Ewe lucky bastards. All i've had today is a packet of Cheeseburger flavour crisps. :sadwalk:
:lol: :unsure:
Reprobate stammering freak of a younger brother update.
He's back in the house of many windows after trying to walk out of a shop with a rail of Diesel jeans. What a fucking spastic.
This happened last Tuesday. My sister just phoned and told me. That same night, his best mate took an OD of blues and fuck knows what else and promptly popped his clogs. They let our kid out on Friday to attend the funeral.
Ho fucking hum. :dabs:
Fuck sake chavis, can you, as his older brother, not give him a beating and tell him to stop being such a fud?
No offence intended.
:lol: :earl:
I know it's tragic in a way, but I'm trying to imagine the scene now.
Shop person: Excuse me sir, where are you going with this rail of Diesel jeans?
Chavis' brother: Oh sorry, I forgot I was carrying these.
I haven't talked to him in about a month, Skweeks. We fell out.
He kept ringing me asking advice about his plants while he was off his face on pills. What's the fucking point of asking someone's advice if you're not gonna remember a fucking word of it?
I gave him a bollocking for taking too many pills, and he called me a hypocrite (probably the biggest word he's ever mustered), I called him a plethora of mong derivatives and we haven't spoken since. True story.
I don't mean to come across as a terrible and uncaring person, but: :glag:
I have no family members who have ever been to jail, however, I have a half brother who married a hooker and used to own a string of brothels, and he's a right mong.
Not spoken to him or seen him since my dad died when I was 14 though. I have a feeling that is probably a good thing.
I really couldn't give two fucks about him any more. I've fucking had it with him.
It's my mum I feel sorry for. She'll be trekking up and down to that jail every week now for fuck knows how long.
I'll give you an example of how much of a stupid cunt he is. When he got arrested, he told the rozzers that the reason he did it was cos he owed 400 squids to drug dealers who were gonna kill him if he didn't pay up.

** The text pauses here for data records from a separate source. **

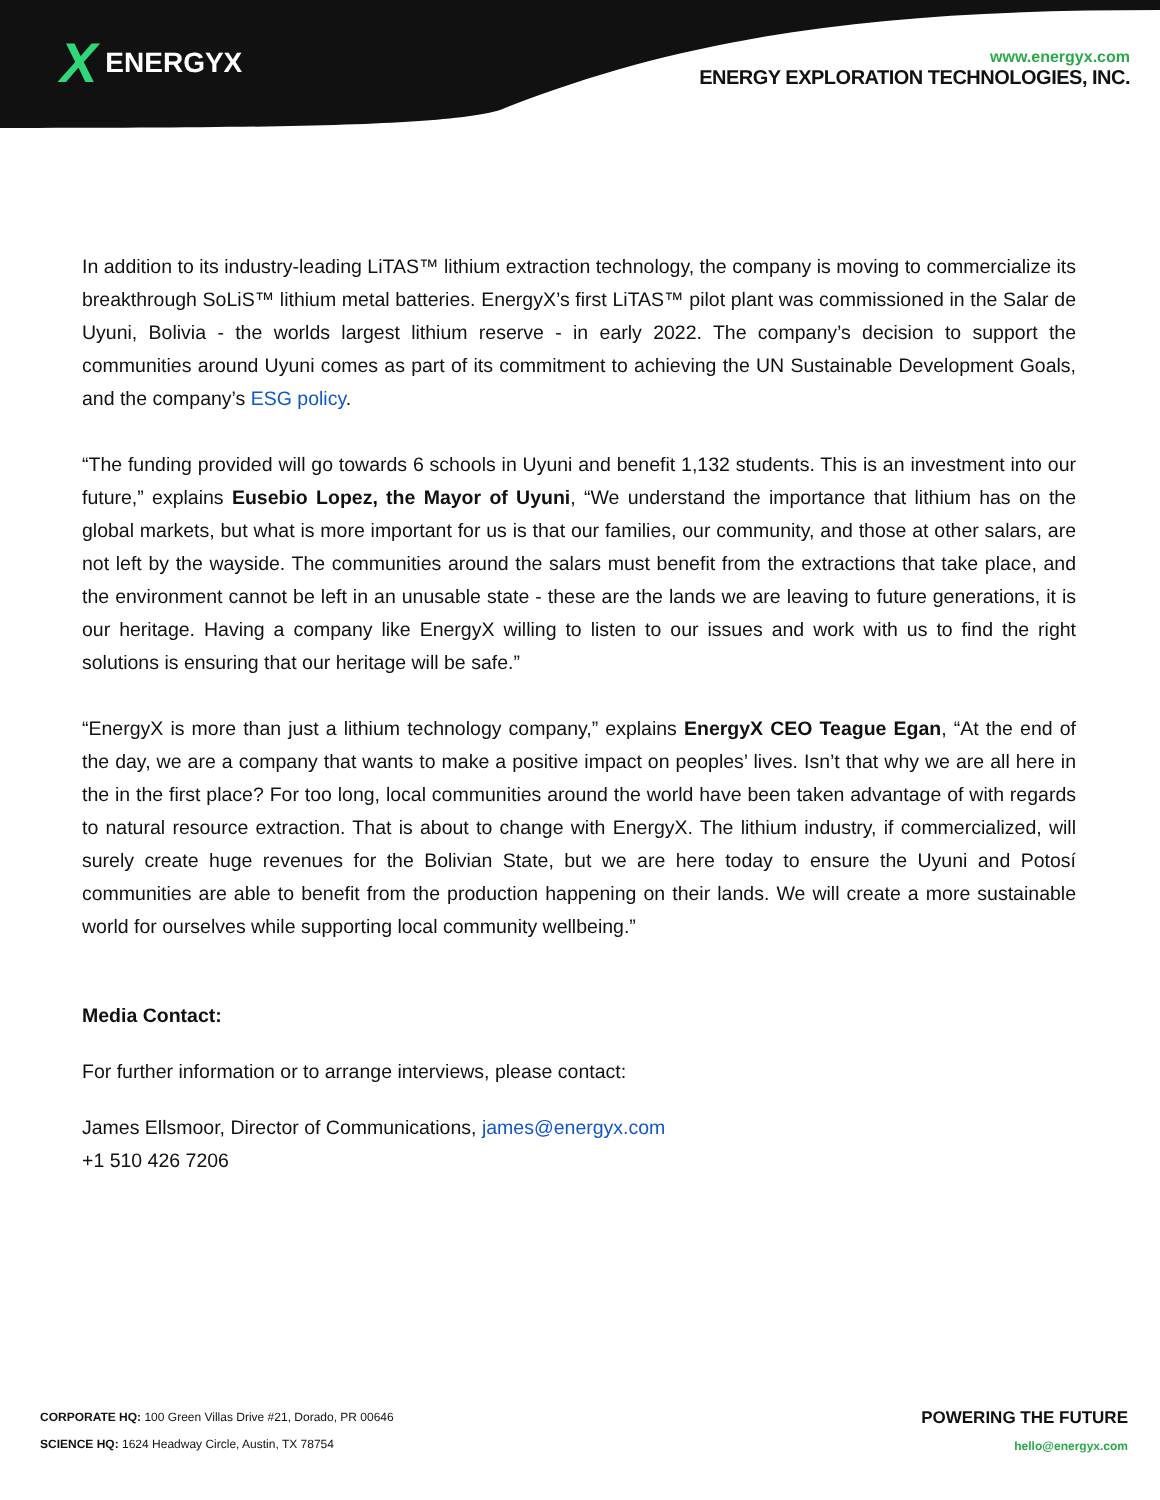X ENERGYX
www.energyx.com
ENERGY EXPLORATION TECHNOLOGIES, INC.
In addition to its industry-leading LiTAS™ lithium extraction technology, the company is moving to commercialize its breakthrough SoLiS™ lithium metal batteries. EnergyX’s first LiTAS™ pilot plant was commissioned in the Salar de Uyuni, Bolivia - the worlds largest lithium reserve - in early 2022. The company’s decision to support the communities around Uyuni comes as part of its commitment to achieving the UN Sustainable Development Goals, and the company’s ESG policy.
“The funding provided will go towards 6 schools in Uyuni and benefit 1,132 students. This is an investment into our future,” explains Eusebio Lopez, the Mayor of Uyuni, “We understand the importance that lithium has on the global markets, but what is more important for us is that our families, our community, and those at other salars, are not left by the wayside. The communities around the salars must benefit from the extractions that take place, and the environment cannot be left in an unusable state - these are the lands we are leaving to future generations, it is our heritage. Having a company like EnergyX willing to listen to our issues and work with us to find the right solutions is ensuring that our heritage will be safe.”
“EnergyX is more than just a lithium technology company,” explains EnergyX CEO Teague Egan, “At the end of the day, we are a company that wants to make a positive impact on peoples’ lives. Isn’t that why we are all here in the in the first place? For too long, local communities around the world have been taken advantage of with regards to natural resource extraction. That is about to change with EnergyX. The lithium industry, if commercialized, will surely create huge revenues for the Bolivian State, but we are here today to ensure the Uyuni and Potosí communities are able to benefit from the production happening on their lands. We will create a more sustainable world for ourselves while supporting local community wellbeing.”
Media Contact:
For further information or to arrange interviews, please contact:
James Ellsmoor, Director of Communications, james@energyx.com
+1 510 426 7206
CORPORATE HQ: 100 Green Villas Drive #21, Dorado, PR 00646
SCIENCE HQ: 1624 Headway Circle, Austin, TX 78754
POWERING THE FUTURE
hello@energyx.com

The cops then refused him bail for his own protection. :lol:
What a cawk.
That's a shame.
I've got a free ticket to see some Irish band called The Pogues. Should I go? :eyebrows:
Yes Skiz, for the love of God, yes.
Their singer, Shane MacGowan:
http://i.telegraph.co.uk/telegraph/m...7-_653937a.jpg
He was sniffing glue on stage. I kid you not.
I lost a shoe at that gig in the melee. Limped all the way home.
It defies all reason and medical science that the man is still alive.
I know, I've never seen him sober ever! I once watched a documentary on him,years ago, when I was still in high school. He goes through 2 bottles of spirits a day as a standard. I love that wee christmassy song he did as well.
Alrighty then. Will do.
It's at my favorite venue as well so I may be in for a treat.
Fairytale of New York, that's the title of that song I like. Go and steal it Skiz.
That's my missus's favourite song.
The singer he's duetting with Skiz, Kirsty McColl, was tragically brained by a speedboat while she was on holiday a few years ago.